Will the draft of a major amendment to the Reimbursement Act come into effect?
Published April 4, 2023 09:05
It seems that work on the draft of a major amendment to the Reimbursement Law may soon accelerate, as a new version of the draft amendment to the Reimbursement Law (dated March 28 this year) was published on the Government Legislation Center's website on the last day of March, along with an excerpt from Memorandum of Understanding No. 1/2023 of the meeting of the Standing Committee of the Council of Ministers on January 5, 2023. The MOU shows that the draft amendment to the Reimbursement Law was approved by the SKRM (with an auto-amendment and amendments, as discussed below), and the Standing Committee of the Council of Ministers recommended it to the Council of Ministers. This means that the draft may soon be officially adopted by the Council of Ministers and referred to the Diet.
A comparison of the versions of the draft amendments to the Reimbursement Law - the most recent and last year's - may give the impression that a great many changes have been made to the draft; however, these are mostly editorial or language changes, with no substantive significance. Among the changes of importance to applicants, it is worth mentioning the removal from the draft of Article 13b of the Reimbursement Law, in light of which the Minister of Health could order the applicant to return within 14 days all benefits, obtained by virtue of the preferences granted to him in the reimbursement decision, by virtue of applying for reimbursement of a drug manufactured in Poland. In addition, the legislature dropped the addition of another controversial provision to the law, Article 40(1b), which stipulated that the responsible entity, by obtaining reimbursement for a drug in an off-label indication, assumed full responsibility for adverse reactions to that drug in the uses covered by the decision. This was a debatable solution, since off-label reimbursement is not granted at the request of a party, but ex officio, and thus does not even require the consent of the responsible entity. The latest draft amendment to the Reimbursement Law also did not include the previously proposed Article 11(12) of the Law, according to which the Minister of Health would be obliged to refuse to issue a reimbursement decision if the threshold amount of the cost of an additional quality-adjusted life year exceeds six times per capita GDP in a given case, or, if this cost cannot be determined, the cost of an additional life year. This is a significant positive change, as the provision deleted from the draft would prevent many much-needed but expensive drugs from being covered by reimbursement.

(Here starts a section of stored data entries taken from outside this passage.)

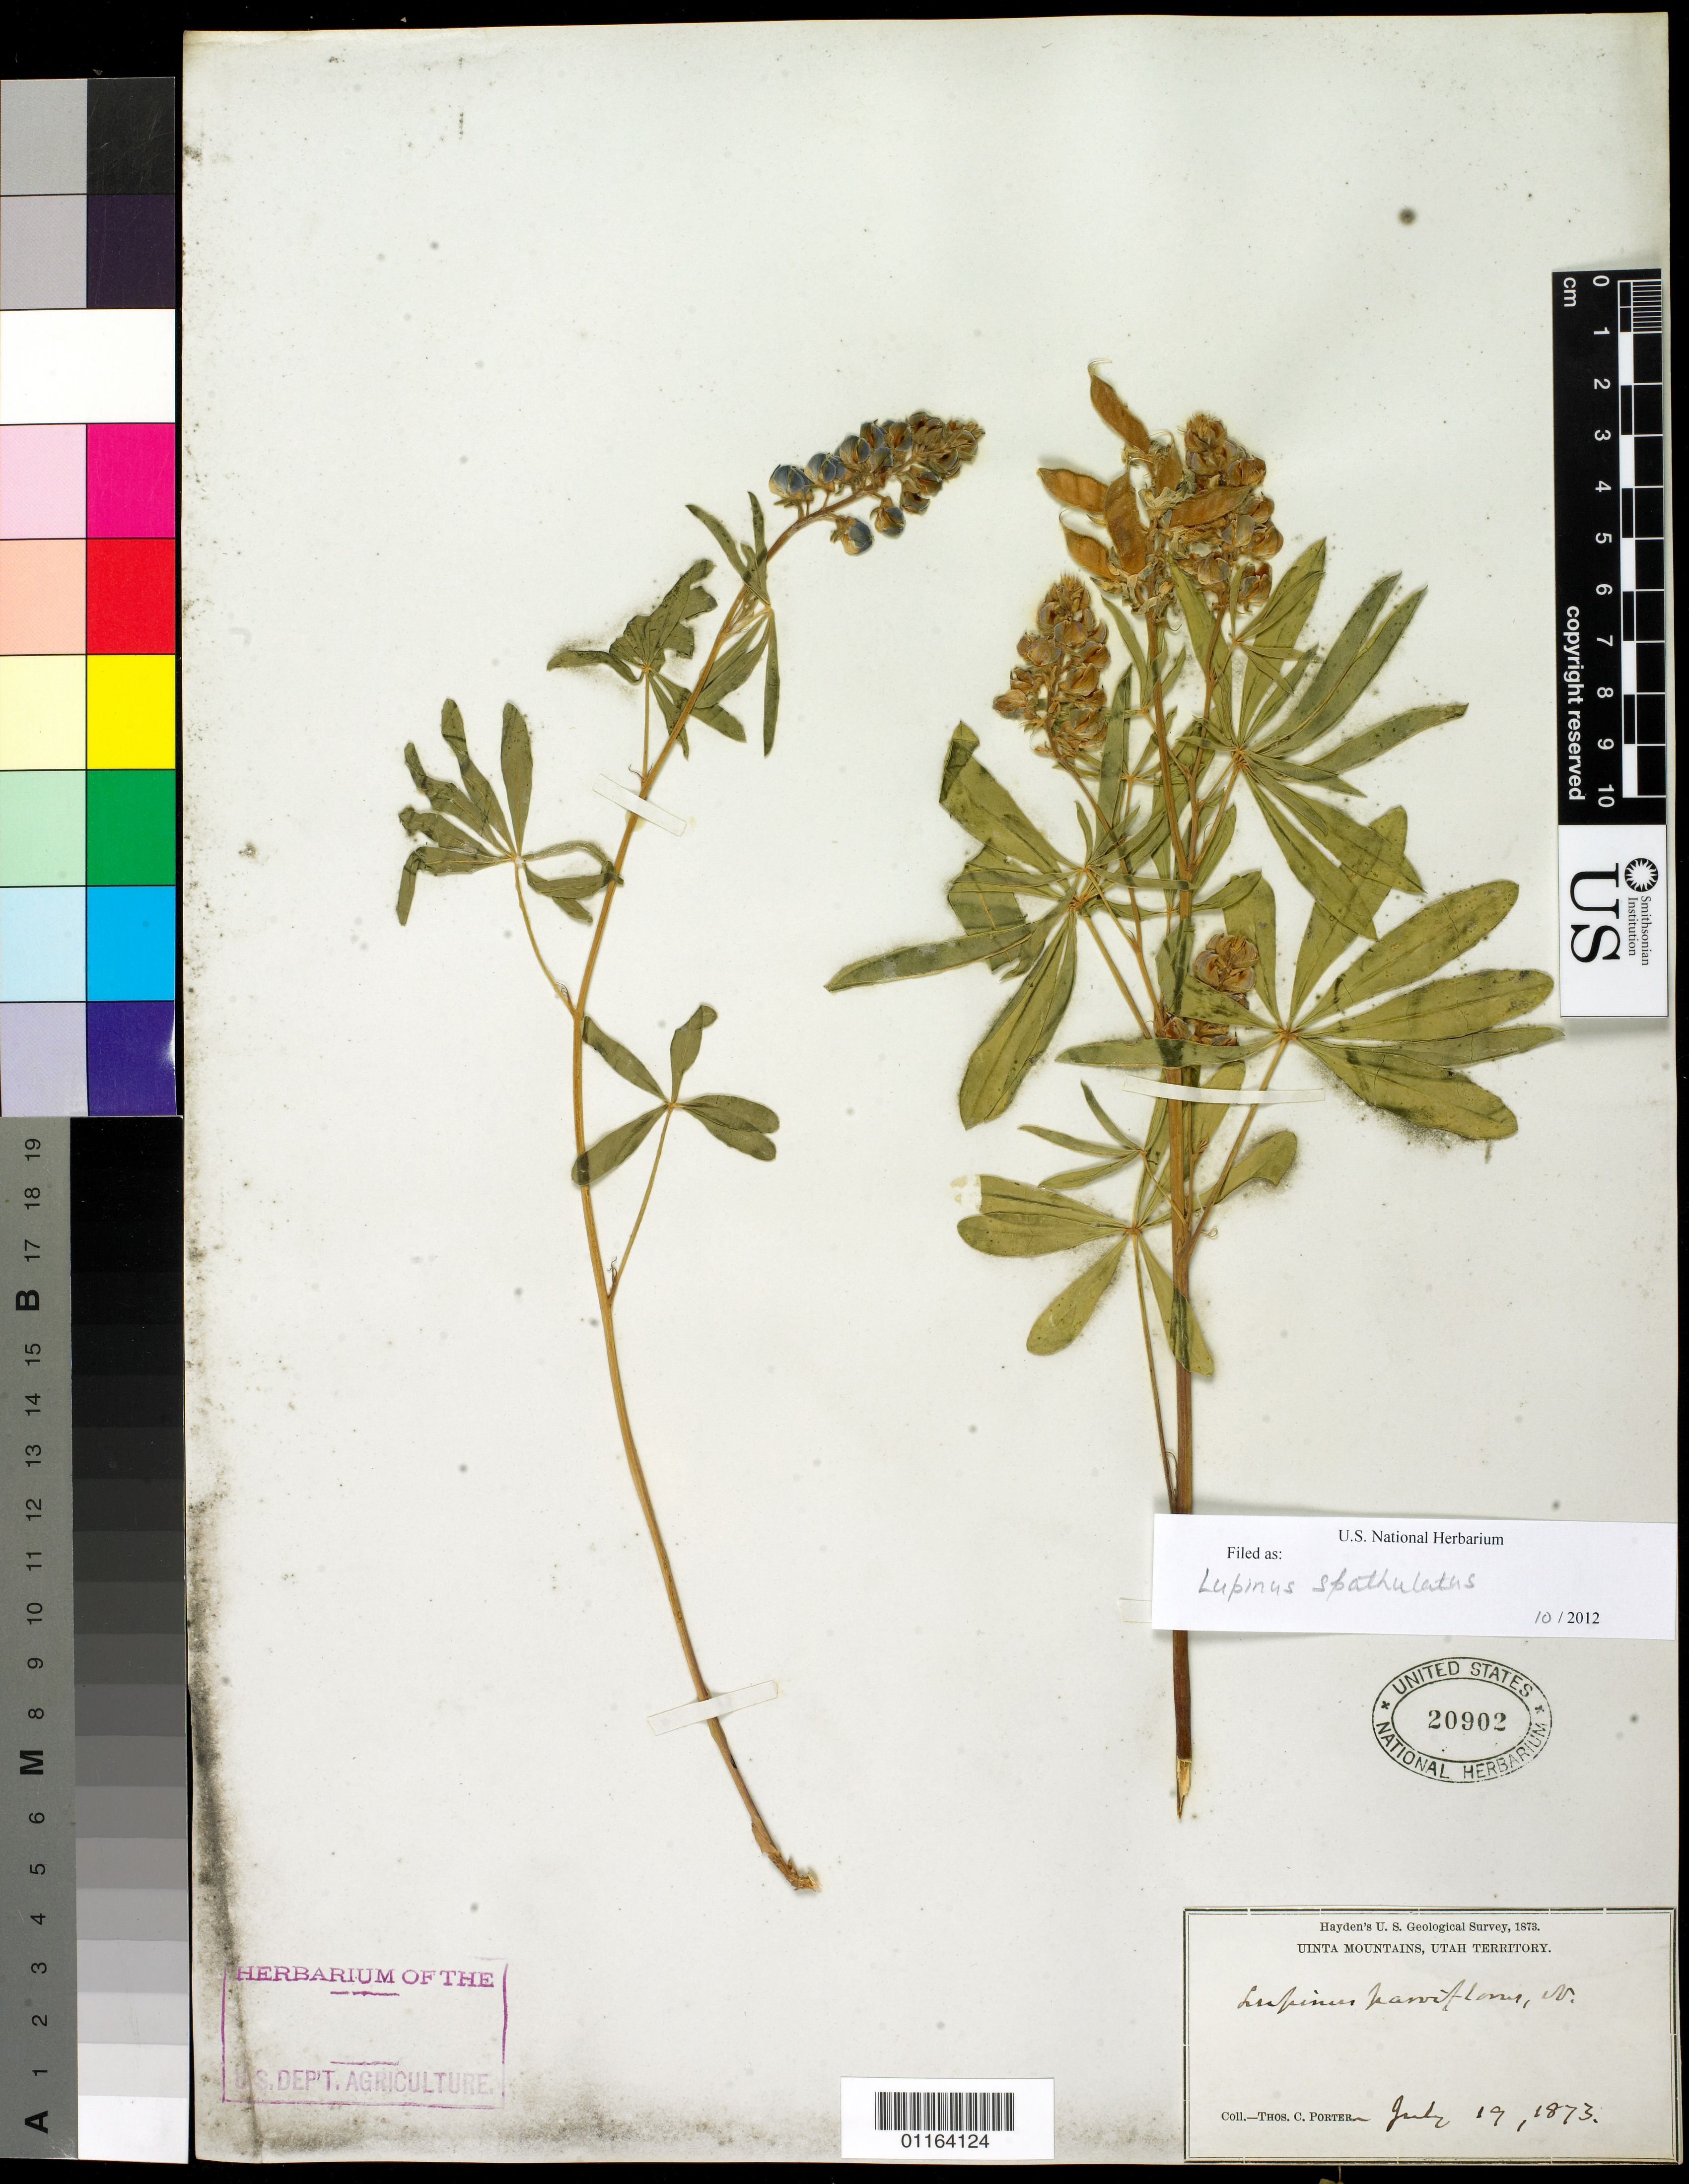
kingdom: Plantae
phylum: Tracheophyta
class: Magnoliopsida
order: Fabales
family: Fabaceae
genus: Lupinus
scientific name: Lupinus spathulatus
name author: Rydb.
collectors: T. C. Porter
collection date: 1873-07-19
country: United States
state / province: Utah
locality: Uinta Mts., Utah Territory.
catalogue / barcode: US 20902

Unfortunately, the list of good news is not very long, as most of the unfavorable changes in the draft amendment to the Reimbursement Act were left in place. We are talking, among other things, about changes in the procedure for applying for reimbursement coverage of a drug. The draft still provides for, among other things, the prohibition of modifying the reimbursement application (including the price) after the Economic Commission has issued a resolution, the exclusion of the application to reimbursement proceedings of a provision of the Administrative Procedure Code allowing the suspension of proceedings at the request of a party, and finally the particularly controversial idea of subjecting persons signing reimbursement applications on behalf of applicants to criminal liability as for making false statements in the event that the data, information or documents attached to the application turn out to be false. Slight changes have also been made to the provisions of Articles 11(3a) and 13(2) of the Reimbursement Law, criticized by part of the community, concerning mandatory price reduction after the expiration of the protective period for a drug. Although the legislator has waived the requirement to apply this reduction after the expiration of the protection period resulting from the supplementary protection certificate, the obligation to reduce the price by a minimum of 25% is still to apply in the event of the expiration of market exclusivity and patent protection; and it is not explicitly indicated in the regulations that only in one of these cases. In addition, both the nominal (official) price of the drug and the effective price, resulting from the terms of the risk-sharing instrument, are to be reduced. The draft's authors further maintain their intention to exclude the possibility of increasing the official sales price before the expiration of the protection periods, as well as within 12 months after their expiration.